Religion and Philosophy was Collingwood’s first book, published when he was 27. The first chapter argues
Theology = philosophy = religion.
That is actually how the Index summarizes several pages. Later Collingwood disavowed such identifications and developed the doctrine of the “overlap of classes,” expounded in An Essay on Philosophical Method. You can find things, such as art and craft, bound up together in every observable instance; it doesn’t make them the same. They need not agree just in “extension,” while differing in “intension”; they may overlap in intension. Collingwood’s example is from ethics:
Duty rejects expediency in the sense of refusing to accept it as even a legitimate kind of goodness, and regarding it rather as the inveterate enemy of morality, but reaffirms it in the sense of accepting it, when modified by subordination to its own principles, as a constituent element in itself. Thus duty and expediency overlap … the overlap is essentially not … an overlap of extension between classes, but an overlap of intension between concepts, each in its degree a specification of their generic essence, but each embodying it more adequately than the one below.
Collingwood alludes here to a progression that he will take up in the “Reason” chapter of The New Leviathan. Historically, we have justified our behavior, first as expedient, then as right, and finally as dutiful.

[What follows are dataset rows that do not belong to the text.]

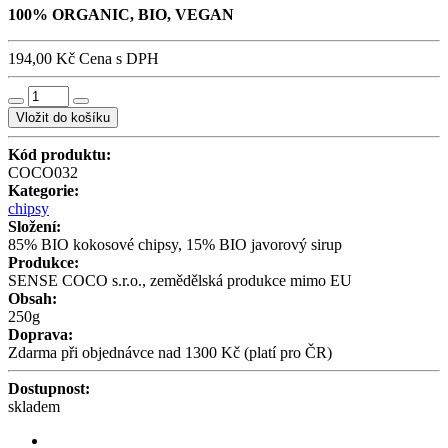
100% ORGANIC, BIO, VEGAN
194,00 Kč
Cena s DPH
Vložit do košíku
Kód produktu:
COCO032
Kategorie:
chipsy
Složení:
85% BIO kokosové chipsy, 15% BIO javorový sirup
Produkce:
SENSE COCO s.r.o., zemědělská produkce mimo EU
Obsah:
250g
Doprava:
Zdarma při objednávce nad 1300 Kč (platí pro ČR)
Dostupnost:
skladem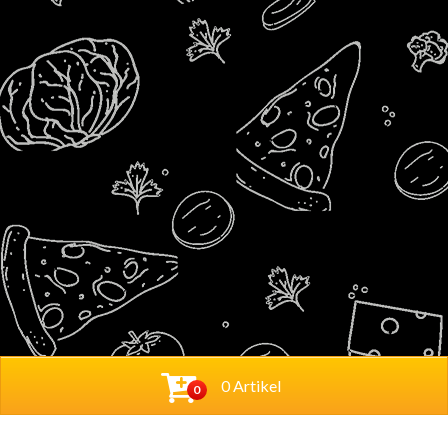
0 Artikel
0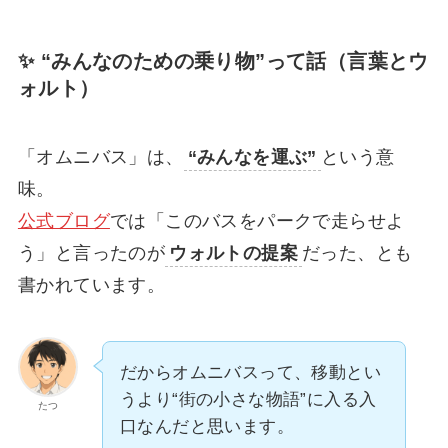
✨ “みんなのための乗り物”って話（言葉とウ
ォルト）
「オムニバス」は、
“みんなを運ぶ”
という意
味。
公式ブログ
では「このバスをパークで走らせよ
う」と言ったのが
ウォルトの提案
だった、とも
書かれています。
だからオムニバスって、移動とい
うより“街の小さな物語”に入る入
たつ
口なんだと思います。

We might suggest then that the recognition of several divisions within what was formerly called natural philosophy is a progression. The several sciences grew up together, and they are still all studied at single universities; but this is done in different departments.
Members of different departments will publish their research in different ways. Our mathematical findings as such will have no physical component; thus we must justify them deductively, as Archimedes justified his theorem locating the centroid of a triangle.
There is however a mathematician who objects to this requirement. On his webpage he publishes a lot of his opinions, and one of these opinions is that the Euclidean deductive approach ruined mathematics and justified absolutism in politics. See for yourself.
Zeilberger is evidently one of those persons who enjoy being controversial. Here’s an article of his, “What is Mathematics and What Should it Be?” saying,
Today’s Mathematics Is a Religion
Its central dogma is thou should[st] prove everything rigorously.
Call it a dogma, or call it, following Collingwood, an absolute presupposition: the requirement of rigorous deductive proof is not a restriction, but a platform for discovery.
According to Zeilberger, “Scientists, by definition, are trying to discover the truth about the outside world.”
We are trying to find the truth, I would say. That there is an “outside world” at all is a dogma, or absolute presupposition, of many sciences, but not of mathematics.
One may say that what we study in mathematics is outside us, but in a different way from the physical world.
Says Zeilberger,
Mathematicians do not care about discovering the truth about the mathematical world. All they care about is playing their artificial game, called [rigorous] proving, and observing their strict dogmas.
I almost said that was true, until I noticed that Zeilberger said not “outside world,” but “mathematical world.” The second sentence is true, though again Zeilberger introduces a needless qualification. Every game is artificial. Zeilberger is welcome to play another.